Saved entries
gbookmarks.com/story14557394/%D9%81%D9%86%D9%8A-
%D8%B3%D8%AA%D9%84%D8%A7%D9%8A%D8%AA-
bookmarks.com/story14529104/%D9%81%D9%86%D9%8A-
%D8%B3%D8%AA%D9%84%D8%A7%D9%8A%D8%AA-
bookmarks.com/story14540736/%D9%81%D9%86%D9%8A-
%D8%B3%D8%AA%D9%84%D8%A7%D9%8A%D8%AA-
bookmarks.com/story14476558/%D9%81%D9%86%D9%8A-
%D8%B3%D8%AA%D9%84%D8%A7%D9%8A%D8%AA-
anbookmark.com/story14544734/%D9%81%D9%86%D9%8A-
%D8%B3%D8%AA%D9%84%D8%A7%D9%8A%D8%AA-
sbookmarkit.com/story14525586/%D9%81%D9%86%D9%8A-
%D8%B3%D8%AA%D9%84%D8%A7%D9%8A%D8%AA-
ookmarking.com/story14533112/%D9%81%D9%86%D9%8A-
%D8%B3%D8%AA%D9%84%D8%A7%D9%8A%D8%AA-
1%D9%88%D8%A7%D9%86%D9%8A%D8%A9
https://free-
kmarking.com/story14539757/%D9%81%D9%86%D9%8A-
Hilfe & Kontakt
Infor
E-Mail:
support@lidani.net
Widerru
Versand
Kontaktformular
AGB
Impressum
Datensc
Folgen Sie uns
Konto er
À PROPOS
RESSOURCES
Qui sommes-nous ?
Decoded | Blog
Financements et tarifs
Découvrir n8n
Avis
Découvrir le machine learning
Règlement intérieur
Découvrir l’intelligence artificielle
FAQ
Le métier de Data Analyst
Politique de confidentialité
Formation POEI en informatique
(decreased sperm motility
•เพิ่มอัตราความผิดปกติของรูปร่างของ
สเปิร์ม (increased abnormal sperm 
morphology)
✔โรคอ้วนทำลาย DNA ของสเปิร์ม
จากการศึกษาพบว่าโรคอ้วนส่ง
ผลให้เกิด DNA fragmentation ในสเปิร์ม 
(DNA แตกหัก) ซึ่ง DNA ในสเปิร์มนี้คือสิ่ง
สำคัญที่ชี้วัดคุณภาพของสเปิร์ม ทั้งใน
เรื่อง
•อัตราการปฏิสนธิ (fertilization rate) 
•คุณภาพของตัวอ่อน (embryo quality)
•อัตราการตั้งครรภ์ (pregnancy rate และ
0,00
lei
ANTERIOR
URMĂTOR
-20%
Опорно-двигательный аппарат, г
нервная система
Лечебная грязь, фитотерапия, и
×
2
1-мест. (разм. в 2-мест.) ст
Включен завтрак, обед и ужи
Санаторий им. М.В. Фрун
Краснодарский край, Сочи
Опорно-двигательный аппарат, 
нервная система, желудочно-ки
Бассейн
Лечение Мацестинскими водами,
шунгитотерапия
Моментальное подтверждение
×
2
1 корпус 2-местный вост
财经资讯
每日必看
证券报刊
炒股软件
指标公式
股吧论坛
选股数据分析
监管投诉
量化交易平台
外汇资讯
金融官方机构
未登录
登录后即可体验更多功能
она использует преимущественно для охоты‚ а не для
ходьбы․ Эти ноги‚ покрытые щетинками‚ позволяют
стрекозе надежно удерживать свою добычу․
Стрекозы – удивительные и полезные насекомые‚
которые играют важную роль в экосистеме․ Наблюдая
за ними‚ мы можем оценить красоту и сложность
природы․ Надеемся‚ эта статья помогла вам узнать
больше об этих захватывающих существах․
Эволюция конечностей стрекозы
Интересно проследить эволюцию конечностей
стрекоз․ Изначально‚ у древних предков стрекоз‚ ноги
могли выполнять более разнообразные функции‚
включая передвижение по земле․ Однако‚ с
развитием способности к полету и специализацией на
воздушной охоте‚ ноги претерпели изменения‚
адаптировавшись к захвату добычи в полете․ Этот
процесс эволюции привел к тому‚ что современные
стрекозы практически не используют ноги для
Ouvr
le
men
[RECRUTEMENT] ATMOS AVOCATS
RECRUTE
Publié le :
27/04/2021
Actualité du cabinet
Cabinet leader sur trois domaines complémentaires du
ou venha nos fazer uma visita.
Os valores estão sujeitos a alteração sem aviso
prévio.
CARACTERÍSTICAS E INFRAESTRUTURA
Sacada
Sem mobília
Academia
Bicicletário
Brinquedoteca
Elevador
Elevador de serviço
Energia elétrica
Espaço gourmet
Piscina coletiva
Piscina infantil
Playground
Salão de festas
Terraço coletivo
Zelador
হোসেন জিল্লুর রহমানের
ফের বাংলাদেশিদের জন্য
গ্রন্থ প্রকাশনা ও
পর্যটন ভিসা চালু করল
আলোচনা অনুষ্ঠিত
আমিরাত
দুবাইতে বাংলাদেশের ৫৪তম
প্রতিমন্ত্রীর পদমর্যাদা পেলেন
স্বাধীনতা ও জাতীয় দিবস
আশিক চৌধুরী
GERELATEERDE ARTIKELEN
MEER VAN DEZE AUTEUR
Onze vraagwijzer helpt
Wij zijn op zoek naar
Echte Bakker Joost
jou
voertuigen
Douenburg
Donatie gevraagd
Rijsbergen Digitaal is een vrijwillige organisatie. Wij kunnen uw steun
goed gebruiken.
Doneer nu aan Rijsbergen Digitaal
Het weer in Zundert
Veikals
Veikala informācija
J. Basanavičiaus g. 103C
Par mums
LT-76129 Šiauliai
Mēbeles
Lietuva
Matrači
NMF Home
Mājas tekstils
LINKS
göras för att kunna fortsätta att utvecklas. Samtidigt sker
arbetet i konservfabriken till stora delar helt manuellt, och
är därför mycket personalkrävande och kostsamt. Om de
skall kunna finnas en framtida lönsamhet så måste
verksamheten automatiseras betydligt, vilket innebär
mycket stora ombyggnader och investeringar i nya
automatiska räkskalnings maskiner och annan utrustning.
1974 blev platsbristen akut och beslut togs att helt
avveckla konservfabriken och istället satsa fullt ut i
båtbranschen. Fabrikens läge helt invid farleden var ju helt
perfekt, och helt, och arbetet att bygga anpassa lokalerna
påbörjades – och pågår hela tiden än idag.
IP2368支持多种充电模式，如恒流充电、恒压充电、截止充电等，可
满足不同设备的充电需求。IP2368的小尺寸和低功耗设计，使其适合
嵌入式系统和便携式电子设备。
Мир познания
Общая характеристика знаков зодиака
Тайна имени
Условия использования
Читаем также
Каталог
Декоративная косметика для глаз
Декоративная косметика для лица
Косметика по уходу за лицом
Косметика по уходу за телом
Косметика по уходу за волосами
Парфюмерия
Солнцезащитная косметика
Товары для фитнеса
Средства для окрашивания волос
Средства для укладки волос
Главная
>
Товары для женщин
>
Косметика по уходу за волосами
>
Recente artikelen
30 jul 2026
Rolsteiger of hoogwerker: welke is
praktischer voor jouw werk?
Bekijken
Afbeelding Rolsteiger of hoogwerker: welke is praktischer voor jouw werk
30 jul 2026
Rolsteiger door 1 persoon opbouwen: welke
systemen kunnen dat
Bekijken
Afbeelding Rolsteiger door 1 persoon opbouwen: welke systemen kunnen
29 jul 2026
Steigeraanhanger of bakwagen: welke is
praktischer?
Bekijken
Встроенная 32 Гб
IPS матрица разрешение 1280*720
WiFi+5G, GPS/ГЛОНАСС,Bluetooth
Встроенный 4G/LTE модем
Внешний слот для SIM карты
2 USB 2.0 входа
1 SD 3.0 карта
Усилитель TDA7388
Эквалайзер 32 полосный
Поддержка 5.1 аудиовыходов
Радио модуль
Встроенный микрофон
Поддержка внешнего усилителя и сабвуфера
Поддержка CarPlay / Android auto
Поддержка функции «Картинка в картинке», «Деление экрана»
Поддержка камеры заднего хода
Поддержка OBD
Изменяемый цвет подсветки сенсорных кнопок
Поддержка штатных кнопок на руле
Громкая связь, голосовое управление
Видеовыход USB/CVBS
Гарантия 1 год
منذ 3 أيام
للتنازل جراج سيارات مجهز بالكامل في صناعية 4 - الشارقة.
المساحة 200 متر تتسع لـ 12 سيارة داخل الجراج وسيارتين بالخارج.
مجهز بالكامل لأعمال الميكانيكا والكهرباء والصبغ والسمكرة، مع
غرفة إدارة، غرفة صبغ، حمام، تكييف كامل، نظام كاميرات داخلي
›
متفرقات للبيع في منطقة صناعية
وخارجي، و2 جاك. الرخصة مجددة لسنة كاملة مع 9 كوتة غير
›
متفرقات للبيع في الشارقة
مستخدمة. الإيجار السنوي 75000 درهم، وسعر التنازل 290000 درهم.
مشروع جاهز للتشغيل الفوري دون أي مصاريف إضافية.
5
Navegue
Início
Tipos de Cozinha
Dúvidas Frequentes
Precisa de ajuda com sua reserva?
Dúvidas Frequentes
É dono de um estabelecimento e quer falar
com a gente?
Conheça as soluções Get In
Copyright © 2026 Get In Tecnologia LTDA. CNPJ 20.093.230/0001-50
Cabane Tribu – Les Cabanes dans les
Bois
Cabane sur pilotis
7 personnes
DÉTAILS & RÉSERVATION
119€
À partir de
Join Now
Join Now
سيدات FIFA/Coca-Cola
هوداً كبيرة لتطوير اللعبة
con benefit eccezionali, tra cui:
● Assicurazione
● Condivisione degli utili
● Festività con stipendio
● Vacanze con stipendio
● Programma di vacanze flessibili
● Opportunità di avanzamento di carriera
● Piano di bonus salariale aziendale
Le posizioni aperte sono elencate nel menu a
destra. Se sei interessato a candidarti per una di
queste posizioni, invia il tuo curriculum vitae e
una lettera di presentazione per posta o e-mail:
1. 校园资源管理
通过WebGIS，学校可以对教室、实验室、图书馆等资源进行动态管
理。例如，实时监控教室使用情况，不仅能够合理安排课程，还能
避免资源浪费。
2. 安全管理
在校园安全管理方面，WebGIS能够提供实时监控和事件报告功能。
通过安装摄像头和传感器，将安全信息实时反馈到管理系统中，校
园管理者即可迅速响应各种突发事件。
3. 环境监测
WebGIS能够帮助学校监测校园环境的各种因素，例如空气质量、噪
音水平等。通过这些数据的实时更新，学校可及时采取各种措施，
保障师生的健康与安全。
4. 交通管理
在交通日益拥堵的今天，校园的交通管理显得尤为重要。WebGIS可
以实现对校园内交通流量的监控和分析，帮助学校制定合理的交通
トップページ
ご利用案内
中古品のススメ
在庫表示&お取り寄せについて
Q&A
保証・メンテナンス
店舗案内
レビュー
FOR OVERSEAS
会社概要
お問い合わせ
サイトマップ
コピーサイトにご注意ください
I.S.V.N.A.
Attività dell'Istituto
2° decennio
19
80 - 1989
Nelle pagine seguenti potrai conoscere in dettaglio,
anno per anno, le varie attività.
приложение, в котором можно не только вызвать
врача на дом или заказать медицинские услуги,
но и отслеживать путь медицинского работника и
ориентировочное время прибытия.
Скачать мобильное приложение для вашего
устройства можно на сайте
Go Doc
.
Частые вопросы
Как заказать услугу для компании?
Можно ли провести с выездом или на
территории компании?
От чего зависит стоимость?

EXERCISE
From the entries above, give again exactly the lines running from the line with "Mājas tekstils" to the line with "mycket stora ombyggnader"; include both of those lines.

REPLY
Mājas tekstils
LINKS
göras för att kunna fortsätta att utvecklas. Samtidigt sker
arbetet i konservfabriken till stora delar helt manuellt, och
är därför mycket personalkrävande och kostsamt. Om de
skall kunna finnas en framtida lönsamhet så måste
verksamheten automatiseras betydligt, vilket innebär
mycket stora ombyggnader och investeringar i nya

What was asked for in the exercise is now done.